**Task prompt**: Begin at the line with "OTHER PROTECTIVE EQUIPMENT: No Information" and write out every line after it, exactly, through the last line below, adding nothing.

**Supplied data**:

((

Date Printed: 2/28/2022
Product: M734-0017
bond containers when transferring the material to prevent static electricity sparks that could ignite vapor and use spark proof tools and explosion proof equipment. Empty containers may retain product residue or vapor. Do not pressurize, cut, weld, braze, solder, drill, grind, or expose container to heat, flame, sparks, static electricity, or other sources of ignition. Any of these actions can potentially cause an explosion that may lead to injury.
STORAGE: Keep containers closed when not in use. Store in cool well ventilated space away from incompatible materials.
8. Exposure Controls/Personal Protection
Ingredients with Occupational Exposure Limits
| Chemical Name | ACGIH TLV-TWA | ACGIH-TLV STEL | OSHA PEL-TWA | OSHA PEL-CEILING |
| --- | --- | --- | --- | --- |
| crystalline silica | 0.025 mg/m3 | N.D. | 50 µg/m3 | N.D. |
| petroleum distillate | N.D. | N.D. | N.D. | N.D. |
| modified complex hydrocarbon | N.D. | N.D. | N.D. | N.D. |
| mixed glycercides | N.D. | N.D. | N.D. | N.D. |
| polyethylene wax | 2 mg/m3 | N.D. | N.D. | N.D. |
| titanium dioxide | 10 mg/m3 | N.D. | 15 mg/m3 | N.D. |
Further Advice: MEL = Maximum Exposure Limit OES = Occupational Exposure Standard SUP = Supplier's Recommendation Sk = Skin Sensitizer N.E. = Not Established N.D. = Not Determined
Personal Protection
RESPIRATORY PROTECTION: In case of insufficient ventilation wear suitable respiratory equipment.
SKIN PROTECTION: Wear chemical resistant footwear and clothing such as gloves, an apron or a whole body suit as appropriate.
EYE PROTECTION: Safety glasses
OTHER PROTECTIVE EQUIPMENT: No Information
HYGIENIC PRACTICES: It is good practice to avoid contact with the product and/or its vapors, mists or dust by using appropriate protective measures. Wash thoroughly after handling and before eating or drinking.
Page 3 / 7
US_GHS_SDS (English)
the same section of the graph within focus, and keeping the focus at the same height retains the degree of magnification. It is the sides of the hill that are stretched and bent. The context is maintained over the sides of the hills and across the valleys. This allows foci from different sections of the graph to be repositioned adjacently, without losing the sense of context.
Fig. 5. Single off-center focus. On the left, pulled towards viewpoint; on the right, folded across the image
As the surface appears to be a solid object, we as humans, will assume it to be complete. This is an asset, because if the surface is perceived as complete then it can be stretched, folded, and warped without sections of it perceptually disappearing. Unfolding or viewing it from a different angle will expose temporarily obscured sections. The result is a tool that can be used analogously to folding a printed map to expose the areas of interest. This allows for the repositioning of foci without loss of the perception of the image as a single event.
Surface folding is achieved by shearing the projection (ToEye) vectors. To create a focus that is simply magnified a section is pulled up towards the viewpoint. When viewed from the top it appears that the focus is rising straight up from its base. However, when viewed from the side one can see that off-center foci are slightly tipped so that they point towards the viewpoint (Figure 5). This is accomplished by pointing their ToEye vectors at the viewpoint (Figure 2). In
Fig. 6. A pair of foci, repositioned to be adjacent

))

**Answer space**:
OTHER PROTECTIVE EQUIPMENT: No Information
HYGIENIC PRACTICES: It is good practice to avoid contact with the product and/or its vapors, mists or dust by using appropriate protective measures. Wash thoroughly after handling and before eating or drinking.
Page 3 / 7
US_GHS_SDS (English)
the same section of the graph within focus, and keeping the focus at the same height retains the degree of magnification. It is the sides of the hill that are stretched and bent. The context is maintained over the sides of the hills and across the valleys. This allows foci from different sections of the graph to be repositioned adjacently, without losing the sense of context.
Fig. 5. Single off-center focus. On the left, pulled towards viewpoint; on the right, folded across the image
As the surface appears to be a solid object, we as humans, will assume it to be complete. This is an asset, because if the surface is perceived as complete then it can be stretched, folded, and warped without sections of it perceptually disappearing. Unfolding or viewing it from a different angle will expose temporarily obscured sections. The result is a tool that can be used analogously to folding a printed map to expose the areas of interest. This allows for the repositioning of foci without loss of the perception of the image as a single event.
Surface folding is achieved by shearing the projection (ToEye) vectors. To create a focus that is simply magnified a section is pulled up towards the viewpoint. When viewed from the top it appears that the focus is rising straight up from its base. However, when viewed from the side one can see that off-center foci are slightly tipped so that they point towards the viewpoint (Figure 5). This is accomplished by pointing their ToEye vectors at the viewpoint (Figure 2). In
Fig. 6. A pair of foci, repositioned to be adjacent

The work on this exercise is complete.